Eine Reise in den Süden

Als Johann Wolfgang Goethe 1786 zu seiner italienischen Reise aufbrach, folgte er darin einer Gepflogenheit seiner Zeit. Die Grand Tour war für junge europäische Adelige und reichere Bürger des 18. Jahrhunderts geradezu verpflichtend. Als Bildungsreise nach Frankreich und Italien galt sie den Kunstschätzen und antiken Bauwerken beider Länder, deren Kenntnis als Ausweis einer guten Bildung und eines distinguierten Geschmacks galt.

Unser Steckenpferd sind Schmuckstücke, die auf diesen großen Italienreisen erworben wurden. Sie waren häufig Geschenke für die Daheimgebliebenen oder Erinnerungsstücke an das Erlebte. Mit Stolz und etwas Sentimentalität getragen, künden Sie von der Schönheit Italiens, der Kenntnis mythologischer Stoffe und, nicht zuletzt, vom guten Geschmack ihrer Träger.

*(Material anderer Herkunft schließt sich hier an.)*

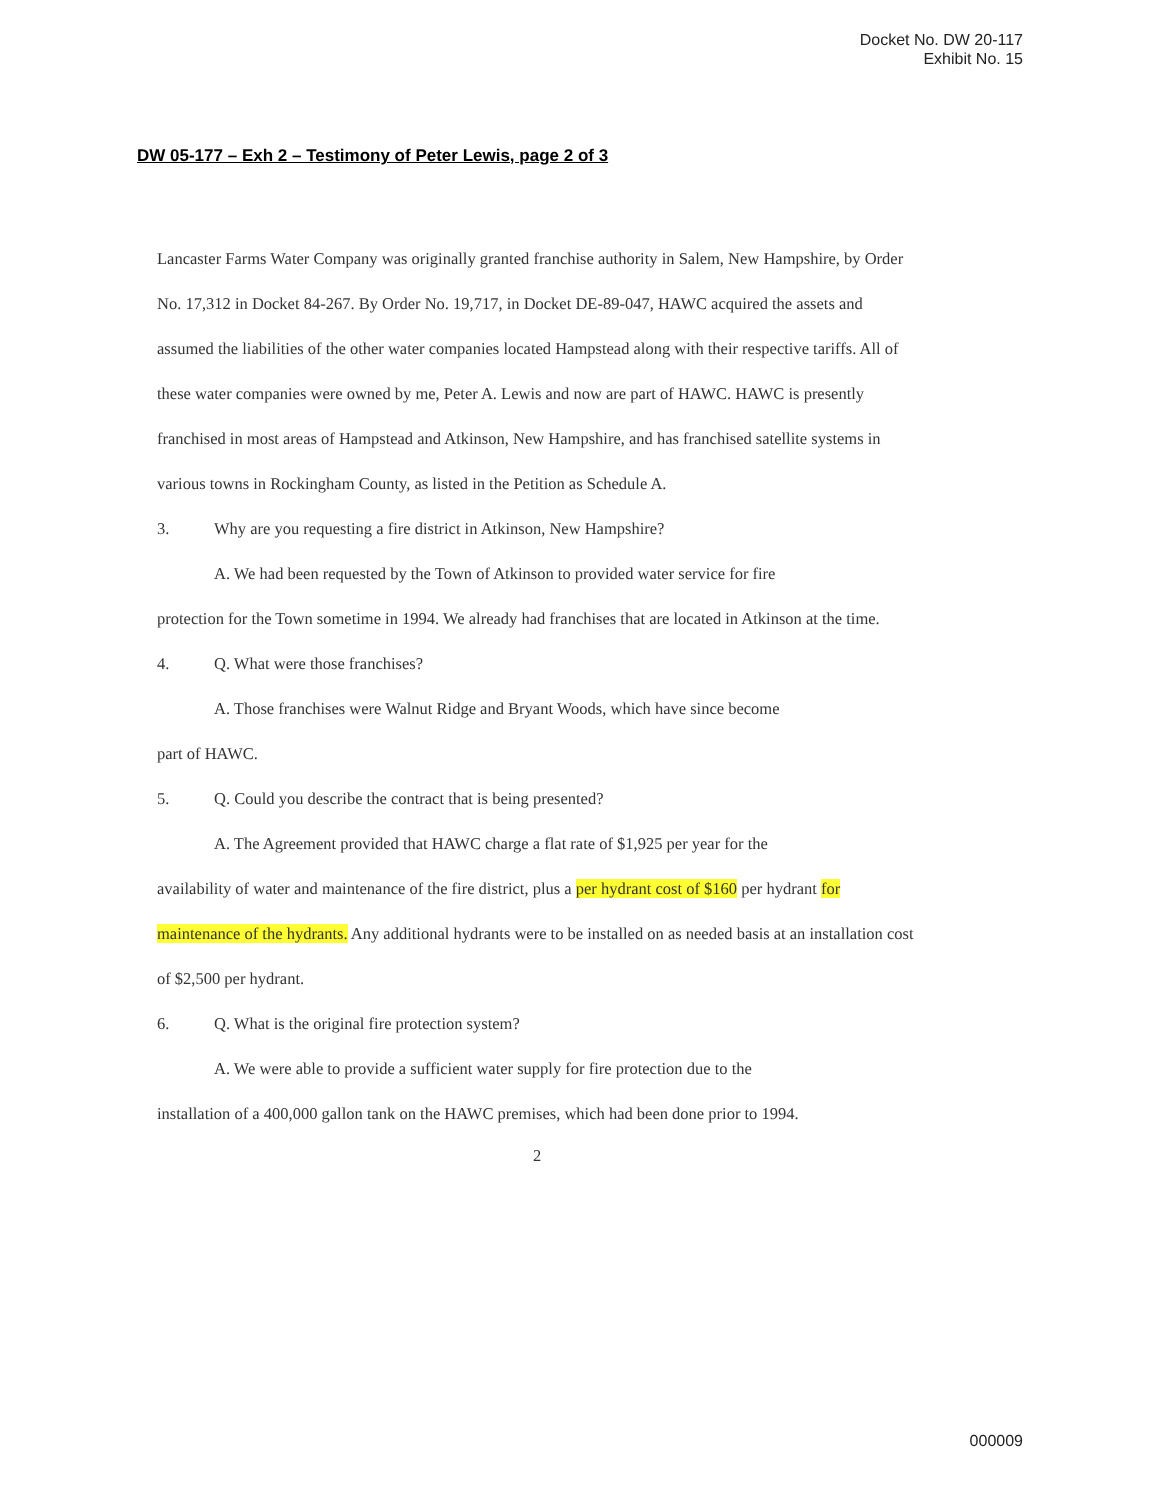Docket No. DW 20-117
Exhibit No. 15
DW 05-177 – Exh 2 – Testimony of Peter Lewis, page 2 of 3
Lancaster Farms Water Company was originally granted franchise authority in Salem, New Hampshire, by Order No. 17,312 in Docket 84-267. By Order No. 19,717, in Docket DE-89-047, HAWC acquired the assets and assumed the liabilities of the other water companies located Hampstead along with their respective tariffs. All of these water companies were owned by me, Peter A. Lewis and now are part of HAWC. HAWC is presently franchised in most areas of Hampstead and Atkinson, New Hampshire, and has franchised satellite systems in various towns in Rockingham County, as listed in the Petition as Schedule A.
3. Why are you requesting a fire district in Atkinson, New Hampshire?
A. We had been requested by the Town of Atkinson to provided water service for fire
protection for the Town sometime in 1994. We already had franchises that are located in Atkinson at the time.
4. Q. What were those franchises?
A. Those franchises were Walnut Ridge and Bryant Woods, which have since become
part of HAWC.
5. Q. Could you describe the contract that is being presented?
A. The Agreement provided that HAWC charge a flat rate of $1,925 per year for the
availability of water and maintenance of the fire district, plus a per hydrant cost of $160 per hydrant for maintenance of the hydrants. Any additional hydrants were to be installed on as needed basis at an installation cost of $2,500 per hydrant.
6. Q. What is the original fire protection system?
A. We were able to provide a sufficient water supply for fire protection due to the
installation of a 400,000 gallon tank on the HAWC premises, which had been done prior to 1994.
2
000009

Tatsächlich reagierten die italienischen Kunsthandwerker des späten 18. und 19. Jahrhunderts schnell auf die Kaufkraft der wohlhabenden Reisenden aus dem Norden. Spezialisierte Werkstätten in allen Teilen des Landes brachten Kunstwerke hervor, deren Qualität und Aussagekraft uns oft noch heute den Atem verschlägt. So finden Sie in unserem Angebot fabelhafte Schmuckstücke mit Mikromosaiken aus den Werkstätten des Vatikans, welche die Sehenswürdigkeiten Roms in Kleinformate bannten, bevor die Fotografie erfunden war. Regelmäßig spüren wir schmückende Andenken in Florenz auf, in Form von Blumen-Marketerien aus polierten Edelsteinen. Sie entstammen der noch heute existierenden Opificio delle Pietre Dure. Fein gravierte Kameen und Gemmen aus der Bucht von Neapel begeistern uns ebenso immer wieder aufs Neue. Aus verschiedenen Naturmaterialien wie Austernschalen bzw. den Gehäusen von Meeresschnecken hergestellt oder aus der Lava des Vesuvs oder Edelsteinen geschnitten, sind diese Stücke besondere historische Mosaiksteine der Schmuckgeschichte.

All diese Objekte sind mit besonderer Liebe zum Detail gefertigt und werden von uns dahingehend ausgesucht. Sie erzählen spannende Geschichten und sind Zeugnisse einer Epoche, in der das durch J. J. Winckelmann beschriebene Schönheitsideal der Antike auch für das eigene Leben maßgebend war – lassen Sie sich also entführen in die Zeit der großen Italienreisen des 18. und 19. Jahrhunderts und lassen Sie sich begeistern von den Fähigkeiten der Kunsthandwerker des Klassizismus und des Biedermeier.